Can someone tell me the year model, and give me the factory specs, ATA/BH, including string and cable lengths for this bow? The sticker says string 94.50 and cable 2930. I measured the cable and it is a LOT longer than 29.30, more like 34.50 including the static yoke. The length on the sticker does include the yoke, right?? 

The cam says "PSE LMR" on the bottom. It has 3 string slots: A , B, and C.

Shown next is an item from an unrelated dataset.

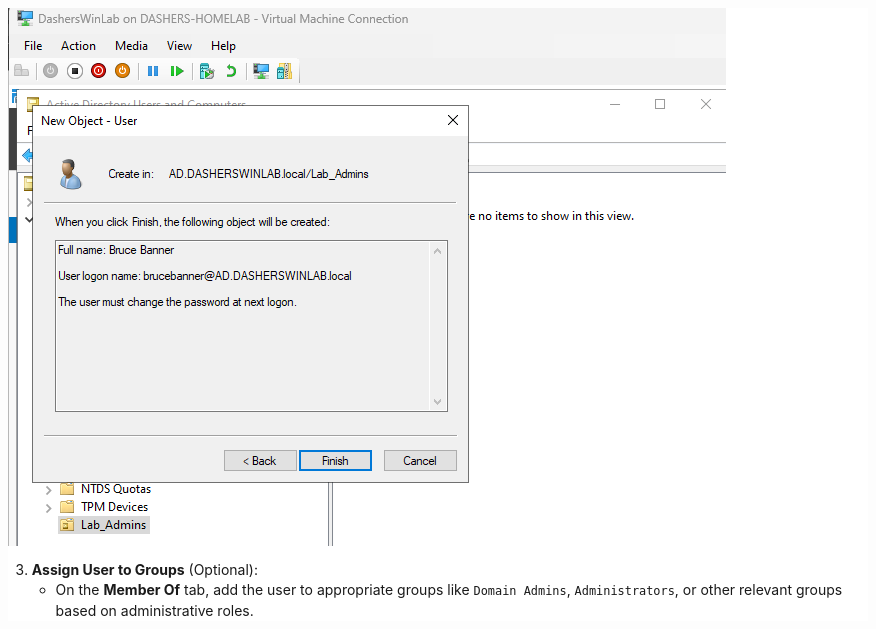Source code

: <img align="center" src="assets/images_OU/Picture8.png" /><br>

3. **Assign User to Groups** (Optional):
   - On the **Member Of** tab, add the user to appropriate groups like `Domain Admins`, `Administrators`, or other relevant groups based on administrative roles.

Also, what is the correct cam orientation?

Thanks,
NC:cocktail:


----------



## BROX (Sep 29, 2005)

NCAVI8TOR said:


> A friend just gave me his PSE Thunderbolt to restring and tune-up for the upcoming deer season. The serial # is: 0510384.
> 
> Can someone tell me the year model, and give me the factory specs, ATA/BH, including string and cable lengths for this bow? The sticker says string 94.50 and cable 2930. I measured the cable and it is a LOT longer than 29.30, more like 34.50 including the static yoke. The length on the sticker does include the yoke, right??
> 
> ...


You would probably be better off asking this on the PSE forum.Vaughn or Diane would be able to answer it.......


----------



## MNmike (Dec 27, 2003)

*PSE forum*

The cable Tune number in no way will reflect the actual measurement. The cable tune number needs to be looked up. Diane at PSE can get it for you.


----------



## NCAVI8TOR (Oct 5, 2003)

Thanks, I will call them tomorrow.

NC


----------



## IroquoisArcher (Jun 16, 2003)

NCAVI8TOR said:


> A friend just gave me his PSE Thunderbolt to restring and tune-up for the upcoming deer season. The serial # is: 0510384.
> 
> Can someone tell me the year model, and give me the factory specs, ATA/BH, including string and cable lengths for this bow? The sticker says string 94.50 and cable 2930. I measured the cable and it is a LOT longer than 29.30, more like 34.50 including the static yoke. The length on the sticker does include the yoke, right??
> 
> ...


A 2930 cable tune number is 38 1/2", this is the total length including the yoke. Also PSE has a forum at http://forums.pse-archery.com/


----------



## thunderbolt (Oct 11, 2002)

Iriquois archer has got it! 38 and 1/2 for the cable length.


----------